If a line in the records below holds the word "ingyenes", copy it.

Dataset excerpts:
_ _ _ _ _ _ _
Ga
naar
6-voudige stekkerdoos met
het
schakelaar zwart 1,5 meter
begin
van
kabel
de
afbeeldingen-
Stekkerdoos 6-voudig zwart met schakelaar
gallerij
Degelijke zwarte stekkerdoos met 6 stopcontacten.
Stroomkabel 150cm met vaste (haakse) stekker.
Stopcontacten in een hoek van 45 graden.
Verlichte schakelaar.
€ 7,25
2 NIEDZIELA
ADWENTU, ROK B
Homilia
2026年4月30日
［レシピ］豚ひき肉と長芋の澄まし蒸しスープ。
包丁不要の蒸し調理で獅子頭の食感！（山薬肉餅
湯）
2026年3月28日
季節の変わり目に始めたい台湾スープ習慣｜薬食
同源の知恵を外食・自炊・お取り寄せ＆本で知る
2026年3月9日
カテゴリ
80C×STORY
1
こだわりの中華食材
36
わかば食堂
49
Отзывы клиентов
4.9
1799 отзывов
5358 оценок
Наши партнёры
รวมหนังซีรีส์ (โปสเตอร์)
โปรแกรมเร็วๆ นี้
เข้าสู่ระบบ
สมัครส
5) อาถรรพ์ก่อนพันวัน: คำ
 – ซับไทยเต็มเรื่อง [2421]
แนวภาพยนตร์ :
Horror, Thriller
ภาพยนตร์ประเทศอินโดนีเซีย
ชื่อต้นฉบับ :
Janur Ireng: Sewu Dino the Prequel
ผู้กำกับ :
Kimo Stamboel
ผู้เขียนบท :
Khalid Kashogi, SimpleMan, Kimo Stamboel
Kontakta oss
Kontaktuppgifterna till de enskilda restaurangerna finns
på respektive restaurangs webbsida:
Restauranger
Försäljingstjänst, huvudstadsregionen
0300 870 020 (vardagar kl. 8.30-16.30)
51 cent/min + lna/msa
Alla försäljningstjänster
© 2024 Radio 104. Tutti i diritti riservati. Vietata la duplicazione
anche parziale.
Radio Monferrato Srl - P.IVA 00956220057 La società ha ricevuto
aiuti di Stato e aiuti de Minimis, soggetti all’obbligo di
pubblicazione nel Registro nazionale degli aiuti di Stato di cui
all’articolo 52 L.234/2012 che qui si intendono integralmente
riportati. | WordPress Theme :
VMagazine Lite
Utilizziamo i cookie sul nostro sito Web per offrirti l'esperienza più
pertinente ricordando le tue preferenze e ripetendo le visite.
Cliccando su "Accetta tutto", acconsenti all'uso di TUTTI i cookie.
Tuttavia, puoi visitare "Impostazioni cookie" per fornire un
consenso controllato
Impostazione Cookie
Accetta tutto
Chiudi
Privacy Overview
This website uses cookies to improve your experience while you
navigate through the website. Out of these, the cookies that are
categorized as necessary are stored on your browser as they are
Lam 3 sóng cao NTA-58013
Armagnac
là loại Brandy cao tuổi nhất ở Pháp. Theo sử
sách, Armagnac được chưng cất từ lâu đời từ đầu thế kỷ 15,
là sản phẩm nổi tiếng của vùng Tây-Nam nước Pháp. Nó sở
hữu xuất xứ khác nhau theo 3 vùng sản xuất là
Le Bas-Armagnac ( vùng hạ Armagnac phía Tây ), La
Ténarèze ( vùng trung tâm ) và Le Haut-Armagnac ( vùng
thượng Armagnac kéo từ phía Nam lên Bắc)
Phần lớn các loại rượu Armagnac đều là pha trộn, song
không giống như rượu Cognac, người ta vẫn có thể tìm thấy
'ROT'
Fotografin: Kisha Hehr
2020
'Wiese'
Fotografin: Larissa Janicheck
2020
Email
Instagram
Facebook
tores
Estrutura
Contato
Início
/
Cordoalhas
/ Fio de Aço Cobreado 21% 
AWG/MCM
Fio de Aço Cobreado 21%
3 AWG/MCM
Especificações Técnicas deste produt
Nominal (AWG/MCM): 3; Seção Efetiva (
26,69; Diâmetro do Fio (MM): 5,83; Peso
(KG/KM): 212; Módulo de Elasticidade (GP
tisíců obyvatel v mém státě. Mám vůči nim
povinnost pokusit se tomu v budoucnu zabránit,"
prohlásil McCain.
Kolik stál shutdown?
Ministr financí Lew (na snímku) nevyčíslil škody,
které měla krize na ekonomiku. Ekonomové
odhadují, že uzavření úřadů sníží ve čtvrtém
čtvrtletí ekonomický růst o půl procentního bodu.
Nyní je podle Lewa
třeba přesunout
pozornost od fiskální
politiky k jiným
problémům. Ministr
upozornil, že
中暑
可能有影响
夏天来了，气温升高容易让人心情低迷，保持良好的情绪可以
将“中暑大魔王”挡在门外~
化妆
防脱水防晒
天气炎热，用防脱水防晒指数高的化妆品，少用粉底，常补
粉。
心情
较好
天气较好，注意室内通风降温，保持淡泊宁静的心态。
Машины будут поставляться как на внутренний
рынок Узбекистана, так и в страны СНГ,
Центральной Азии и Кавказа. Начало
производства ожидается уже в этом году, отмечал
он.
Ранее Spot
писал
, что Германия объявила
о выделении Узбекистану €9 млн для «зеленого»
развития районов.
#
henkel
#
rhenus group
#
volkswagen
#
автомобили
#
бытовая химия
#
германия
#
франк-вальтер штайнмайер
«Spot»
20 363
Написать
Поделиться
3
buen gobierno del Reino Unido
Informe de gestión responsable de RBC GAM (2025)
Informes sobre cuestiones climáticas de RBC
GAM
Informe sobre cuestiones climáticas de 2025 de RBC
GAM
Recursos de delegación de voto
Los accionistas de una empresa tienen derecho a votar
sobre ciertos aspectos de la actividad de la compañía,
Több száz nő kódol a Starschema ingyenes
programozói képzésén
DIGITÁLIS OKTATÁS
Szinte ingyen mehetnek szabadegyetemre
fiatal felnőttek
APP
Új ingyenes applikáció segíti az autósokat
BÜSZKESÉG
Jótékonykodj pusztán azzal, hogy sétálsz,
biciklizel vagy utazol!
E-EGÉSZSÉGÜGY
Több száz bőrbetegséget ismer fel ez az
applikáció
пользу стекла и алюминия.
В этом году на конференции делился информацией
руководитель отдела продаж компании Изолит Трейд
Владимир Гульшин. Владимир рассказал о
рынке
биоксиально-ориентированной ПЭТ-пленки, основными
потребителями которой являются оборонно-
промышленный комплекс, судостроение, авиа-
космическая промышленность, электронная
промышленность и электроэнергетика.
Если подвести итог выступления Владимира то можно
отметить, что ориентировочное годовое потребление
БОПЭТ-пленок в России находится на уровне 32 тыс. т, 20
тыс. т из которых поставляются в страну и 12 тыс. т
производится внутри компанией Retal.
_ _ _ _ _ _ _
__RESULT FOR THIS TASK__
Több száz nő kódol a Starschema ingyenes
Új ingyenes applikáció segíti az autósokat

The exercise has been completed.